Kan Zhu gave a talk about “State Strategic Innovation Spaces: The Development of the Zhangjiang Science City in Shanghai”. This paper examines the development of Zhangjiang Science City to unpack the dynamics underpinning the rise of innovation space. It finds that Zhangjiang Science City represents China’s latest state innovation strategy to build Shanghai into a National Comprehensive Innovation Centre. Second, the Zhangjiang Science City is developed as a mega urban project that is different from the previous mono-functional science park. Third, the role of the state is visible, and state actors are involved in the implementation of this innovation space.
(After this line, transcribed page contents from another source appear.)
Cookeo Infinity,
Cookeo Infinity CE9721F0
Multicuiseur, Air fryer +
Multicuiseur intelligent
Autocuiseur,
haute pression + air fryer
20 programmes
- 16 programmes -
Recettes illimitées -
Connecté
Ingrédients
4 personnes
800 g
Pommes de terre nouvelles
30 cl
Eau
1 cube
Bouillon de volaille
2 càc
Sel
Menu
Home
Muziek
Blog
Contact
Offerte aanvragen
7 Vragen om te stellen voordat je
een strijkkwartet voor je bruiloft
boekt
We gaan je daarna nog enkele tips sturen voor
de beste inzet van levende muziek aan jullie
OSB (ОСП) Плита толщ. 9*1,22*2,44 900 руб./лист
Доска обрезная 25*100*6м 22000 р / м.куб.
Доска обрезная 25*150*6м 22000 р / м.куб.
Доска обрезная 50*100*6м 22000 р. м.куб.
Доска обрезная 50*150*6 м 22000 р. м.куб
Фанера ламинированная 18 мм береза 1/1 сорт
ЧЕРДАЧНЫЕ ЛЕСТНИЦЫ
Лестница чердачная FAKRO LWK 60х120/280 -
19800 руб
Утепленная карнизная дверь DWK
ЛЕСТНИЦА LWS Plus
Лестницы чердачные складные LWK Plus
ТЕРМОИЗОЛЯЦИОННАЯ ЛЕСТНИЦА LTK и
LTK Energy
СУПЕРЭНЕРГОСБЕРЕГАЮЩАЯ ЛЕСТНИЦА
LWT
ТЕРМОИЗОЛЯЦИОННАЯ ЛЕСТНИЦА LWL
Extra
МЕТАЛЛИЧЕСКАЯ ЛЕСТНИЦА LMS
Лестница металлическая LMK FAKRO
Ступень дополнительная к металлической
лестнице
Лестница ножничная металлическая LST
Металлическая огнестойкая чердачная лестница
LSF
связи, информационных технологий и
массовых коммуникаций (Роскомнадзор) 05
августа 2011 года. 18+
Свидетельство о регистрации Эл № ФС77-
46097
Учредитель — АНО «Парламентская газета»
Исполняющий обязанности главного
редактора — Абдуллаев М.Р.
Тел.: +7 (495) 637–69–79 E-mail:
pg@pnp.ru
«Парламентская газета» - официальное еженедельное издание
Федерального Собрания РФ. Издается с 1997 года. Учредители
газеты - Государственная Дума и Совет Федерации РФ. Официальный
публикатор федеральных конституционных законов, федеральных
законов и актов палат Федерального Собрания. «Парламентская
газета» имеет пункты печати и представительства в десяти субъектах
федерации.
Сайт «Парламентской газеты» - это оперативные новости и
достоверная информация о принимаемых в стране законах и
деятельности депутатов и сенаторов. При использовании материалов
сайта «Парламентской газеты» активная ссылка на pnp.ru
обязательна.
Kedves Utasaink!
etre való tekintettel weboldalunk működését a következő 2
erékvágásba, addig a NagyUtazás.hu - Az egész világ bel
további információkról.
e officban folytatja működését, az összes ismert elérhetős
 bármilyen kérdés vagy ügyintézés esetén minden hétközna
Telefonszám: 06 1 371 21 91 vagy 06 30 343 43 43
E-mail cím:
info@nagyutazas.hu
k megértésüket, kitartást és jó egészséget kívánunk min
This study reveals that the science city is a state strategic innovation space besides a local high-tech cluster.

In the afternoon of 11th November, we organised the second session entitled “Metropolitan Governance in a Post-pandemic Era: Rethinking Sustainability”.

Dr Weikai Wang first presented his work about “Environmental City-regionalism in China: War against Air Pollution in Beijing-Tianjin-Hebei and Surrounding Areas”. This paper investigates the air pollution management in the Beijing-Tianjin-Hebei and surrounding areas by tracing the restructuring of the environmental state and its implications for the practices of environmental and territorial governance in China over the past decades. It identifies three phases of pollution governance in China. This research finds that the central state plays proactive but different roles in each phase, characterised by state strategic selectivity, adjustments of state apparatus, deployment of a set of policy instruments, and enhanced state capacities for monitoring, control, and legitimation. This state-led scalar fix process to cope with urgent environmental issues also explains the underlying state rationality of building up the Beijing-Tianjin-Hebei region as a new national strategic project.

Dr Fangzhu Zhang presented her work entitled “The Socio-ecological Fix by multi-scalar States: The Development of ‘Greenways of Paradise’ in Chengdu”. Using the perspective of the socio-ecological fix, this research demonstrates that multi-scalar states strive to upgrade environmental quality. The state-centred analysis reveals that such an environmental strategy, the making of Chinese green urbanism, is promoted like a political mission, despite its operation by the development corporation. This research argues that, while the socio-ecological fix facilitates capital accumulation, its deployment must be understood through state politics and actors.

Dr Ying Wang gave a presentation about “‘Let’s build the garden together’: Participatory regeneration and governmentality in the New Qinghe Experiment, Beijing”. It aims to understand whether contemporary participatory attempts indicate China’s transition towards inclusive governance and communicative planning. Drawing on analysis of three micro-regeneration projects in New Qinghe Experiment, this research finds local state’s attempts to transfer part of decision-making power and governmental responsibility to the community, which challenges conventional discourse on participatory regeneration in China as merely ‘symbolic’ and ‘tokenistic’. However, the emphasis on participation, self-responsibility and community self-governance should not be simply understood as advocacies of individuality or civil society but rather the promotion of a specific way of life – a life that aligns with state intentions of building a community that co-produces (gongjian) and co-governs (gongzhi) the society together with the state.